The Association of Salaried Medical Specialists (ASMS), the Resident Doctors Association and APEX, along with the Royal College of GPs, the College of Nurses and the General Practice Owners Association, have written a joint letter to Health Minister Shane Reti to forestall him bringing a formal proposal to Cabinet.
ASMS executive director Sarah Dalton said there was no task that a physician associate would potentially perform that was not already being undertaken by a locally trained and regulated health worker.
"Right now it appears the government is not providing the funding to employ enough doctors and nurses. The last thing we should do is spend time and money setting up a new system of vocational registration for a whole new profession when the government isn't currently spending enough to fund the existing workforces," she said.

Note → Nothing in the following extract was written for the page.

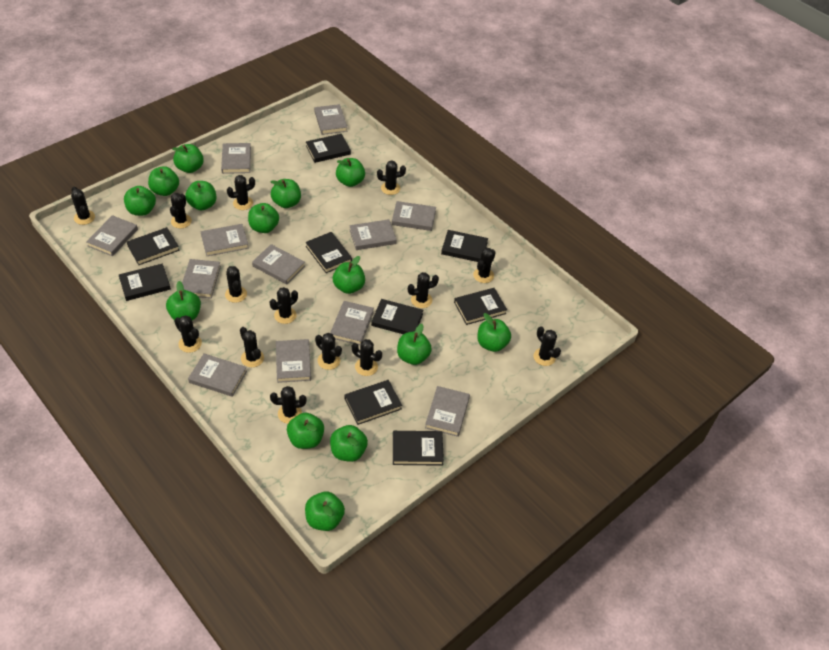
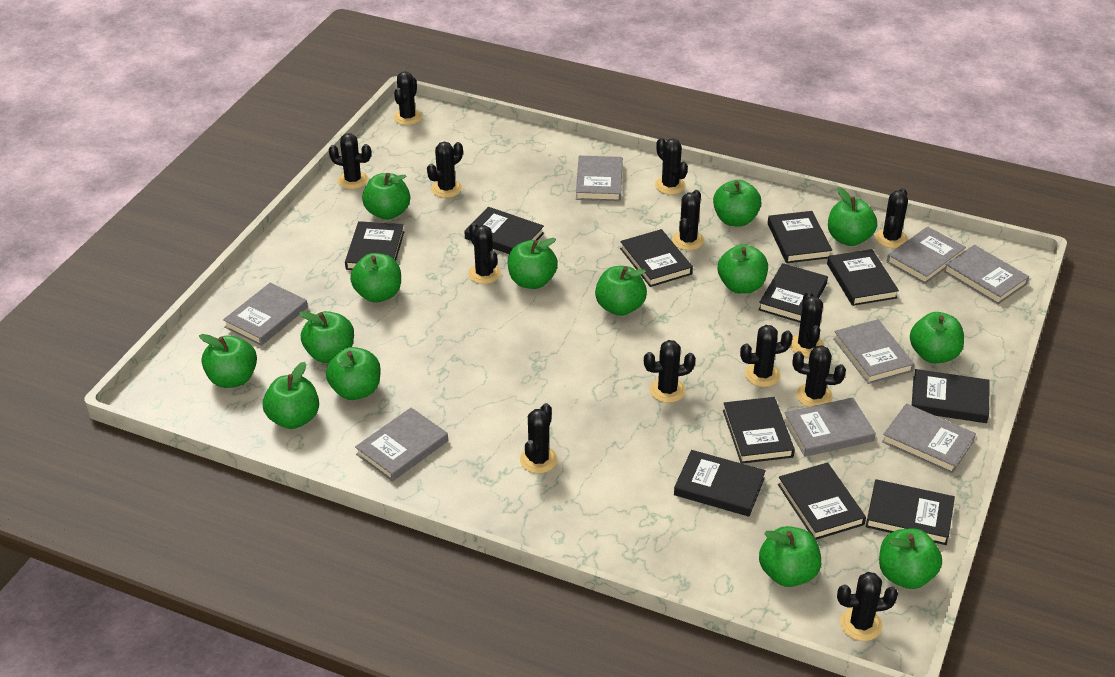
black book: 9 -> 11
black cactus: 14 -> 13
grey book: 12 -> 8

"All the signatories to this letter support growing the health workforce and want to ensure primary and secondary health care is staffed to safe levels, more people can train as healthcare professionals, and more patients get timely and equitable access to healthcare. It just makes sense to do that through existing occupations rather than inventing new ones."
Physician assistants - also known as physician associates or PAs - have been part of the health workforce in North America since the 1960s, and in Britain for the last 20 years.
They must be supervised by a doctor, but the supervising clinician does not have to be in the same room or even the same town.
They have been allowed to practice in New Zealand since a successful 2010 pilot as long as they have at least five years' experience and maintain certification in their home countries.
However, the letter notes the small number of PAs working in New Zealand were working "working well outside recognised scopes of practice in the US - where they will not be found working in diagnostics, or in family medicine".
"We also draw your attention to the UK experience where the Royal College of General Practitioners recently expressed their concern "that the deployment of [physician associates] in deprived areas, which often struggle to hire or retain GPs, could lead to inequalities in patient care and outcomes."
The country's healthcare issues stemmed from a lack of staff, "not a lack of professions", they wrote.
Physician associates who wished to work in New Zealand would be better to retrain as nurses, paramedics, pharmacists anaesthetic technicians or doctors.
"We cannot save our way out of our health workforce crisis by bringing in less-experienced and less-qualified staff; allowing patient safety and quality of care to fall by the wayside."